§ **Extract provided**:
========================================================================

This is pretty good, from Chait.

Last fall, Donald Trump claimed that, on September 11, 2001, thousands of Muslims cheered the fall of the World Trade Center. This vicious fiction drew the scorn of fact-checkers and social liberals but caused nary a ripple in the Republican field. But, on Saturday night, Trump said something else about 9/11, something so far beyond the pale that conservatives finally rose up in righteous indignation. He claimed that on 9/11 the president of the United States was George W. Bush.

Does anyone remember when CIA Director George Tenet and the director of the CIA’s Counterterrorist Center (CTC) Cofer Black got so desperate that they insisted on coming to White House to try to warn the Bush administration that a 9/11-type event was imminent?

On July 10, 2001, two months before the attacks on the World Trade Center and the Pentagon, then-CIA Director George J. Tenet met with his counterterrorism chief, J. Cofer Black, at CIA headquarters to review the latest on Osama bin Laden and his al-Qaeda terrorist organization. Black laid out the case, consisting of communications intercepts and other top-secret intelligence showing the increasing likelihood that al-Qaeda would soon attack the United States. It was a mass of fragments and dots that nonetheless made a compelling case, so compelling to Tenet that he decided he and Black should go to the White House immediately.

Tenet called Condoleezza Rice, then national security adviser, from the car and said he needed to see her right away. There was no practical way she could refuse such a request from the CIA director.

They were hopeful that the administration got the message:

During the summer of 2001, Tenet, Black, and one of Black’s top assistants, “Rich B” (i.e. “Richard”), were active in advertising the dangers of al-Qaeda to the new Bush administration. At a meeting with National Security Adviser Condoleezza Rice and others on July 10, “Rich” predicted a “spectacular” terrorist attack against US interests “in the coming weeks or months” … “Multiple and simultaneous attacks are possible”. After the meeting, “Rich and Cofer congratulated each other”, feeling that at last the CIA had gotten the full attention of the administration.

They shouldn’t have been hopeful.

MEN’S JOURNAL: You and CIA Director George Tenet met with National Security Advisor Condoleezza Rice on July 10, 2001, to warn the administration of an impending Al Qaeda attack. What did you tell them?

========================================================================

[Collected data]
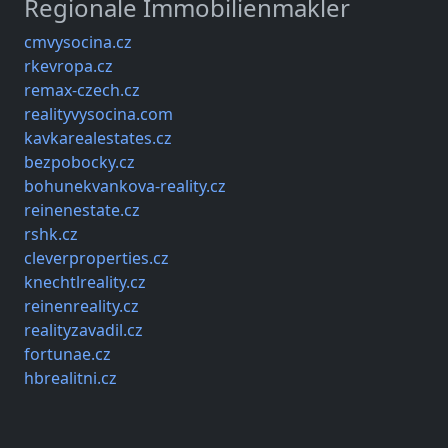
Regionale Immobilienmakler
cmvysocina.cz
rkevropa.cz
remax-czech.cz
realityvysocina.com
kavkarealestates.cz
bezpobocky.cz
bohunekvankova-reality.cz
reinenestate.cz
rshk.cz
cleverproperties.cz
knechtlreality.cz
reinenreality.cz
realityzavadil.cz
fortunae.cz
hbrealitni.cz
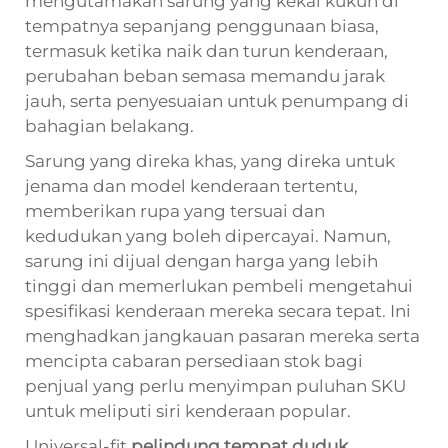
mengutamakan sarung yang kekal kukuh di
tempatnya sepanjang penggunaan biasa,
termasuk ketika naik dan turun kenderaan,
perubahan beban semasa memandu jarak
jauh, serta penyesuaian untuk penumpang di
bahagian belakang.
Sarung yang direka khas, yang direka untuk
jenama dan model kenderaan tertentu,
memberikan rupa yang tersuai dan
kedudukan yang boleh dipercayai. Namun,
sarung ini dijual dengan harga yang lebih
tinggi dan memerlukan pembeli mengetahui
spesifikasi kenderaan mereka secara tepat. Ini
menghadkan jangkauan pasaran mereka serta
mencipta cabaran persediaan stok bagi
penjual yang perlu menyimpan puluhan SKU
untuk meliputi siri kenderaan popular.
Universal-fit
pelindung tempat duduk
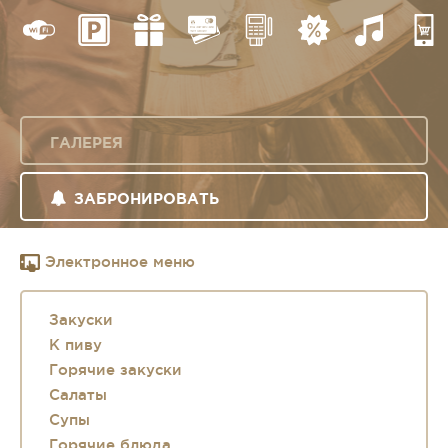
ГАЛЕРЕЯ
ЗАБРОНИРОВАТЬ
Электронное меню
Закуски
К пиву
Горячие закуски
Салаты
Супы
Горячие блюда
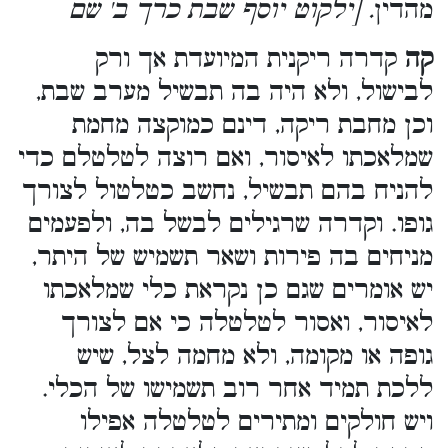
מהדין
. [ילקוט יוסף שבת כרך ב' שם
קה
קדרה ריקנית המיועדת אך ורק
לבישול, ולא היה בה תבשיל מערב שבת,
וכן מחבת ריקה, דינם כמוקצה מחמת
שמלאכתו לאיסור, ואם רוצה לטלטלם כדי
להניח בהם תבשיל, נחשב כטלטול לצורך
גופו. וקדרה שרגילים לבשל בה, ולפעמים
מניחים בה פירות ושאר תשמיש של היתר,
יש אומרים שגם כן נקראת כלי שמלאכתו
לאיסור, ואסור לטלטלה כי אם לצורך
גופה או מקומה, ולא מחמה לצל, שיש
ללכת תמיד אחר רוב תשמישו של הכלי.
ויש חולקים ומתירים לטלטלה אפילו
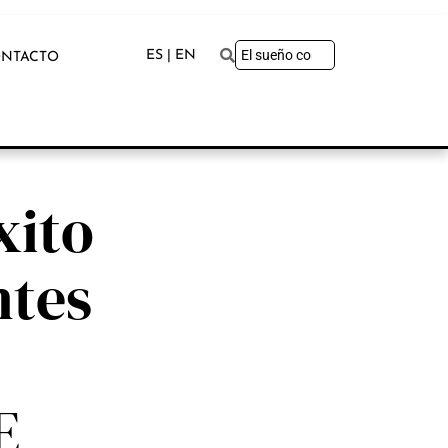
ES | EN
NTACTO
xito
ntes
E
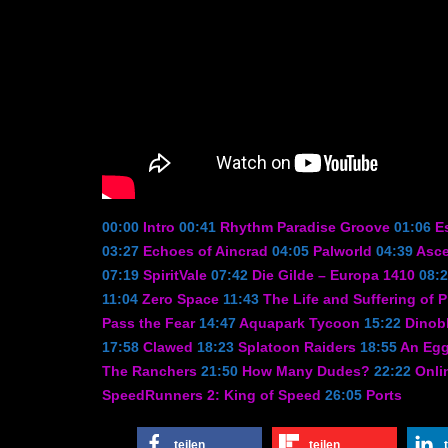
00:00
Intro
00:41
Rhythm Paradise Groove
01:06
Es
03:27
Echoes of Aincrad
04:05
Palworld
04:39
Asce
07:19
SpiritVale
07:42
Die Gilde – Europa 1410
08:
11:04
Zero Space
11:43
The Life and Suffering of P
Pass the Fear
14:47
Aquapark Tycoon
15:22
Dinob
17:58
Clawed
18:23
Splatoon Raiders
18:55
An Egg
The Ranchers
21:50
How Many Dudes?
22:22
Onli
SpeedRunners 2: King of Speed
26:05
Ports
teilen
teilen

========================================================================

§ **Brief**: Write what comes next in the post about the CIA's July 2001 warning to the Bush White House, picking up after its final line. The listing is not needed for anything here.

§ **Exercise answer**:
COFER BLACK: Our assessment that morning was that “the ceiling was falling in,” an attack was imminent against U.S. interests and could very well be within the United States. There was no mystery; we fully expected to be struck, and struck hard. Director Tenet immediately recognized that things had taken a profound turn and there was a need for the upper levels of the U.S. government to appreciate this. It was lock ‘n’ load time. Tenet contacted the White House, but unfortunately the president was in Crawford, Texas; the senior officer in charge was Condi Rice. It was the most hard-hitting briefing I had ever participated in. Condi Rice asked, “Cofer, what do we do?” and I told her in dramatic and unequivocal terms, as is my way, I guess, that this country had to go on a war footing – now! We left that meeting thinking we had provided the alert to our leadership.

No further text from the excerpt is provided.